Excerpted passage ::
When I hear that, I’m like, “Wow.” That alone makes it compelling to me as to why it would be potentially a good investment. One of the biggest things when even thinking about investing in multifamily is when we are doing underwriting that you have to be thinking about the taxes. If you are in a particular state, they could increase the taxes next year and stuff like that, insurance being another one. I’m curious for you, what has made this space so compelling that you have spent a large portion of your real estate career in it?
The simple answer is it’s the only thing I know how to do but that’s not necessarily true. We have invested in apartment buildings, and fix and flips in portfolios in the past, we have done a lot of different things but the retail real estate business is what I know. It’s where I have most of my contacts. I have relationships with retailers that they come to me and say, “We want to be here. We’ve got a problem landlord here. Can you help us out? See if you can acquire this property, then we can work in and we would put some money into it.” That’s particularly why I like it. I also like it because these leases I described as bonds wrapped in real estate.
They are long-term leases with large corporations. You don’t have to go knock on the door every month and say, “It’s the tenth of the month. We didn’t get your rent.” One of the other things is you are not going to see wild swings in upside or downside either unless the tenant goes into bankruptcy. For example, value add multifamily, you are buying it and it might be a particularly low cap rate but you say, “I’m going to increase the income.” The income typically increases on a lot of leases every five years. The reason why we like medical and automotive tenants is a lot of the leases increase in escalate a few percent every year or every other year.
I like them because they are long-term leases and a large majority of the corporate tenants. They don’t even write you a check. They send the money directly to your bank account as an ACH payment and I like it because it’s a business real estate. When I have done apartments in the past, you end up working on the weekends and things like that. I don’t mind working on the weekends but I don’t want to be at a property dealing with problems on the weekends.
If the tenant has a problem with their toilets and they call us, we say, “If you are reading your lease, you know you need to get a contractor. Here are a few that you can call. We don’t handle that.” That’s the nice thing about the triple net. It’s the nice thing about the retail business because with industrial triple net, office triple net or other triple nets, a lot of times, you can’t do multiple deals with the tenant versus with a retail triple net. You are providing them capital so they can expand their footprint and get more sales.
When you say that, that reminds me of the sale lease buyback. Would that fall into that area or not?
You can do a sale-leaseback. Sometimes the tenant does own their property but most retailers do not own it. For example, Starbucks doesn’t own any real estate. 7-Eleven has 40,000 stores worldwide, and they don’t own any real estate. Where you see a lot of sale-leasebacks is where a tenant is an industrial tenant and they have a plant.
I know guys that have bought tractor dealers and it has probably five locations. That’s where you see a lot more sale-leaseback but you do see some sale-leasebacks. McDonald’s Corporation was getting punished on their stock for a while because people said, “You’ve got all this real estate sitting on your books. You should spin this off into a read or do some other things.”

Work order A ::
Answer these questions using the conversation about retail real estate above.
(i) According to the speaker, how often does the income typically increase on a lot of leases?
(ii) How do a large majority of the corporate tenants pay their rent?
(iii) How many stores does 7-Eleven have worldwide?
Work order B :: Print the part of the retail real estate conversation between "They are long-term leases with" and "every other year.", inclusive.

Given data ::

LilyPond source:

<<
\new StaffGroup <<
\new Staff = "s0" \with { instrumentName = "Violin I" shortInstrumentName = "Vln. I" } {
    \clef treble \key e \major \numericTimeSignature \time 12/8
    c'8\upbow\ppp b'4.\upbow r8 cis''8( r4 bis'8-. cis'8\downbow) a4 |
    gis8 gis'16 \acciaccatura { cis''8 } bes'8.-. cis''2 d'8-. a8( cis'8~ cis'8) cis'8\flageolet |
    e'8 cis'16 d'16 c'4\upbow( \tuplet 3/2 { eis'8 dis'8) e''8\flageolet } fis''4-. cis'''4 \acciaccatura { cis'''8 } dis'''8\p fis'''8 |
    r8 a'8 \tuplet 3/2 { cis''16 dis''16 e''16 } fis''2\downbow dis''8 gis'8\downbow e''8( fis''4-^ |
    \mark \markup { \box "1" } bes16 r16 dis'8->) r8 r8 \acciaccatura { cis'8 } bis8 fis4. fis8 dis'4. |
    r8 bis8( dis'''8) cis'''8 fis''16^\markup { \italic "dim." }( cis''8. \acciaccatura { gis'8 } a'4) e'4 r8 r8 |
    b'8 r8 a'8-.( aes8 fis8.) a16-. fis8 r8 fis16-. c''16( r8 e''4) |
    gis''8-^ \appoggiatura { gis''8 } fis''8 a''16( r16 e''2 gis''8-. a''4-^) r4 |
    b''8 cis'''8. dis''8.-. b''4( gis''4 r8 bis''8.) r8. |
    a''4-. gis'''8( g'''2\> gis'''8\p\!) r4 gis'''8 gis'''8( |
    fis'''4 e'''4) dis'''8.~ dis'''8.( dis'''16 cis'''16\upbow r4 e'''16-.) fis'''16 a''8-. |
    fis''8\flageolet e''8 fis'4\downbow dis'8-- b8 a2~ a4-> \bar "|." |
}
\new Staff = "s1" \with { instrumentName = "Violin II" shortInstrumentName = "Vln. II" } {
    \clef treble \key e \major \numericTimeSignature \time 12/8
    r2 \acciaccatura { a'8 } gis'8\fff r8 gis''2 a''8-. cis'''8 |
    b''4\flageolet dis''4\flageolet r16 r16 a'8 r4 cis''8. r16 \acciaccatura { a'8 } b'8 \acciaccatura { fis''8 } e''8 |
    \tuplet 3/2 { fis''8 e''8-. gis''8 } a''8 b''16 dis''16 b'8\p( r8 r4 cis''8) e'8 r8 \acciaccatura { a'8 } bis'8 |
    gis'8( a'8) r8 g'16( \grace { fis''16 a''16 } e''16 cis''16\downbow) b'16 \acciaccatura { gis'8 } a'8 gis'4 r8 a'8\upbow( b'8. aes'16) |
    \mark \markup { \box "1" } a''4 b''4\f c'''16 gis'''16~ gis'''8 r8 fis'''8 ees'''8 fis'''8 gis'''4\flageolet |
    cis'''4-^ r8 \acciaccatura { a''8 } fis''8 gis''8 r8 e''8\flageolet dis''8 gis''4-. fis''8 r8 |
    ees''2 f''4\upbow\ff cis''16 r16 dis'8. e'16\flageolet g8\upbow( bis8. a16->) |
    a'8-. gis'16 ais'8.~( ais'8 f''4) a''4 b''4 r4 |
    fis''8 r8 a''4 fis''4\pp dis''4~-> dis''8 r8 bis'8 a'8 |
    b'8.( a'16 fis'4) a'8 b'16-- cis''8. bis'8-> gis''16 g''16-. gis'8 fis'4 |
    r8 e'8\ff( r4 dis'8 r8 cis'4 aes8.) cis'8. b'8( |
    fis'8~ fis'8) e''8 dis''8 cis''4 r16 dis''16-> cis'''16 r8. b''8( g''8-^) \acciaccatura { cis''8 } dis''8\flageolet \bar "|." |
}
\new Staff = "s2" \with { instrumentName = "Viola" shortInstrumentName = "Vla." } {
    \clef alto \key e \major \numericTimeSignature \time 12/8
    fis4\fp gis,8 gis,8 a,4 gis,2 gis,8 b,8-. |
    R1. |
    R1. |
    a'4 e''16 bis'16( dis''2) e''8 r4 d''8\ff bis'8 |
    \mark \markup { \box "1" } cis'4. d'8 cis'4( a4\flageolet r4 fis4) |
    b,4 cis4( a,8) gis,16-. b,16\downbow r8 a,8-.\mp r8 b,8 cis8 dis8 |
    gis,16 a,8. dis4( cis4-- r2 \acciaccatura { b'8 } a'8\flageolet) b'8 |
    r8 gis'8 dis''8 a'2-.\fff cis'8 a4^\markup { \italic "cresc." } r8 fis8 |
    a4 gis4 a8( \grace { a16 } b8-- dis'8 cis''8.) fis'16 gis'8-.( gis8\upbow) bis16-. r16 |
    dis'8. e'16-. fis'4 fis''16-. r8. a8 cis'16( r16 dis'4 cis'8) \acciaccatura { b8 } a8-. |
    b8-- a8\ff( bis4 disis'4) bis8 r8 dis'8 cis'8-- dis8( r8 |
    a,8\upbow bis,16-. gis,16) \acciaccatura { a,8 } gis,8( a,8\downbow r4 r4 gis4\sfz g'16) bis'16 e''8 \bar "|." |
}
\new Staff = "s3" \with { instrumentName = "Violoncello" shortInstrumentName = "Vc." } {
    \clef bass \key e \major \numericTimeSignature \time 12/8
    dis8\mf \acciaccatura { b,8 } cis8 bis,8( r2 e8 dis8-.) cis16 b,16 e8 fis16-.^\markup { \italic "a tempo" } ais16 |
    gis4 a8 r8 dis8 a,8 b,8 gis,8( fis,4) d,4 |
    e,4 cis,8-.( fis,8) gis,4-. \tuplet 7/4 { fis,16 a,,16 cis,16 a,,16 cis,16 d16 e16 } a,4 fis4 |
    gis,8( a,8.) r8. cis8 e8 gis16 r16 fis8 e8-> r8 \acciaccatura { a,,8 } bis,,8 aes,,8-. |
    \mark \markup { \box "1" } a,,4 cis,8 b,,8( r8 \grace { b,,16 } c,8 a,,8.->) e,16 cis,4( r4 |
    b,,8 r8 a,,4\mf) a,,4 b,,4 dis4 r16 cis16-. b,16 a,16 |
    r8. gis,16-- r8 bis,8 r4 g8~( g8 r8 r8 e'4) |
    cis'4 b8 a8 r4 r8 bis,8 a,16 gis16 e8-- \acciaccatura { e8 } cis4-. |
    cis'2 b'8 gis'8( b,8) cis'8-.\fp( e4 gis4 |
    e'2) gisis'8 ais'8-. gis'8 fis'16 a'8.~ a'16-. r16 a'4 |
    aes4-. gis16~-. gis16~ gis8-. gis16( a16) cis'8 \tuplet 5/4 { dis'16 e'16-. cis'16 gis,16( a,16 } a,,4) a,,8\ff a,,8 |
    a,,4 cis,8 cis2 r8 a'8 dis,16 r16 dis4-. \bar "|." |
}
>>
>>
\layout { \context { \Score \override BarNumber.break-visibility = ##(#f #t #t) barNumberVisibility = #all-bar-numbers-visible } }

Exercise output A ::
(i) Every five years.
(ii) They send the money directly to the landlord's bank account as an ACH payment.
(iii) 40,000 stores.

Exercise output B ::
They are long-term leases with large corporations. You don’t have to go knock on the door every month and say, “It’s the tenth of the month. We didn’t get your rent.” One of the other things is you are not going to see wild swings in upside or downside either unless the tenant goes into bankruptcy. For example, value add multifamily, you are buying it and it might be a particularly low cap rate but you say, “I’m going to increase the income.” The income typically increases on a lot of leases every five years. The reason why we like medical and automotive tenants is a lot of the leases increase in escalate a few percent every year or every other year.